NEWS

County to address beach trash concerns in Destin

MATT ALGARIN

When it comes to trash on the beach in Destin, Okaloosa County Public Works Director John Hofstad told city leaders he’s heard his fair share of backlash.

“We’ve taken some criticism, and rightfully so,” he said during Monday night’s Destin City Council meeting. “We do not turn our backs; the criticism will only better help us do our jobs.”

Hofstad and other representatives from the county joined city leaders to discuss what could be done to improve beach cleaning services in Destin, which have caught the ire of a few councilors as of late, as well as the storage of beach trash in the city.

As is stands now, the county’s public services department is tasked with cleaning roughly 6.5 miles of the city’s beaches with a mechanical cleaner, after they took over the beach cleaning contract earlier this year. The trash has been stored at the city’s public services yard along Commons Drive, and councilors Prebble Ramswell and Tuffy Dixon have been outspoken about the matter.

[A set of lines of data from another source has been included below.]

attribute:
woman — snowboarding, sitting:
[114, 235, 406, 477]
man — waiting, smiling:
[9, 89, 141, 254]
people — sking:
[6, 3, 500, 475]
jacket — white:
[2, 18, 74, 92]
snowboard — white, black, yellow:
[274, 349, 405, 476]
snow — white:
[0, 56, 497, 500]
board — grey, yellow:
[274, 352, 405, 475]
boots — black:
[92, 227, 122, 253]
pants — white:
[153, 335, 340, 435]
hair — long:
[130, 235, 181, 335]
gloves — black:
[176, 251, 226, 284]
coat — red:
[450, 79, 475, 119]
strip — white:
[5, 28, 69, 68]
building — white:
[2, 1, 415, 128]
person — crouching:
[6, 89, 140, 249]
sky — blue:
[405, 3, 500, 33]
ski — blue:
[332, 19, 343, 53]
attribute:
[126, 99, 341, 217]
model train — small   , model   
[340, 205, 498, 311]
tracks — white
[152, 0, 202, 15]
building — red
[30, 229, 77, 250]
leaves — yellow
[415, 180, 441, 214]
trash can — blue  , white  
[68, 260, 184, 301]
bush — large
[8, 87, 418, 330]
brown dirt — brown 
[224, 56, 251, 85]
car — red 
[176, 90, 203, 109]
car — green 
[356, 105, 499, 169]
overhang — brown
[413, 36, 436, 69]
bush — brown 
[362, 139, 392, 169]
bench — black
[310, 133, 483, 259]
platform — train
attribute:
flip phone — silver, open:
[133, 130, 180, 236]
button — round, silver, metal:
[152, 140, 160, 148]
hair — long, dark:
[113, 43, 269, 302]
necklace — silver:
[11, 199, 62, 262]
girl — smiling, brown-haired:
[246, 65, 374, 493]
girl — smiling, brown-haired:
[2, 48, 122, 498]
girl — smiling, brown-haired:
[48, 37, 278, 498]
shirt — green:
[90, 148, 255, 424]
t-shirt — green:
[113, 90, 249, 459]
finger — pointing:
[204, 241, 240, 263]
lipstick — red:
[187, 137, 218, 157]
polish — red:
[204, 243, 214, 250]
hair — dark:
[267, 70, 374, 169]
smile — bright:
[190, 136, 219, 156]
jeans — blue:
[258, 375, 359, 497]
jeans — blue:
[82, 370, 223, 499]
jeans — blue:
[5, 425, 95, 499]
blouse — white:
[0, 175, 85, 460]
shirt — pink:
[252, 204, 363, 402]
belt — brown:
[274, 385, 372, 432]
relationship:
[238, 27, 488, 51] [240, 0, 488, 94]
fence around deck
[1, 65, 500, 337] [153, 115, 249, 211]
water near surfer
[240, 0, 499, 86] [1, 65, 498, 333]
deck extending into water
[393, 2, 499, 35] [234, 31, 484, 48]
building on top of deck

Ramswell told her colleagues during the city’s July 7 meeting that storage of trash on city property could pose a health concern, while Dixon said he didn’t want to see the city turn into a “garbage dump.”

Hofstad said that his crews are on the beach twice a day, five to six days a week collecting trash, but they face a variety of challenges. Mainly beach chairs, umbrellas and pop-up tents that dot the sugar white sands.

“We don’t have an ordinance for the Destin beaches that regulates beach chairs and umbrellas before a certain time,” he said, adding that the county is not allowed to remove the property like they can on Okaloosa Island beaches. “A lot of what these visitors do is come and set their canopy up and leave the stakes in then come set it up the next morning. Those are the obstacles we have to deal with.”

Another issue crews have to work around are the rules and regulations associated with turtle nests, as state and federal restrictions dictate when they can use mechanical equipment on the beach.

As for the storage of trash, Hofstad said his team originally wanted to use the Airport Property, but they were unable to do so, which led them to storing the trash, before it’s transported to Fort Walton Beach, on city property.

“This was a coordinated effort with your staff,” he added.

All told, Hofstad said there are 175 trash cans on the city’s beaches. On a typical day, he said they remove approximately 3,100 pounds of trash from the beach.

Given the backlash from having visible trash on city property, the county and city have come to an agreement to store the trash in an area where it’s hidden from view. The agreement was supported by a unanimous vote.

“I still don’t like the idea that we are going to be storing garbage like this on the city’s property, but I do see this as a temporary arrangement,” Dixon said. “I want to make sure whatever we are doing we are making it better over time, and by over time, I mean somewhere else.”

“I wish I could have guys out there like ball boys at Wimbledon, perched down on one knee grabbing the trash before it hits the ground,” Hofstad added. “We’ll look to advance this to find a better solution. You have my word.”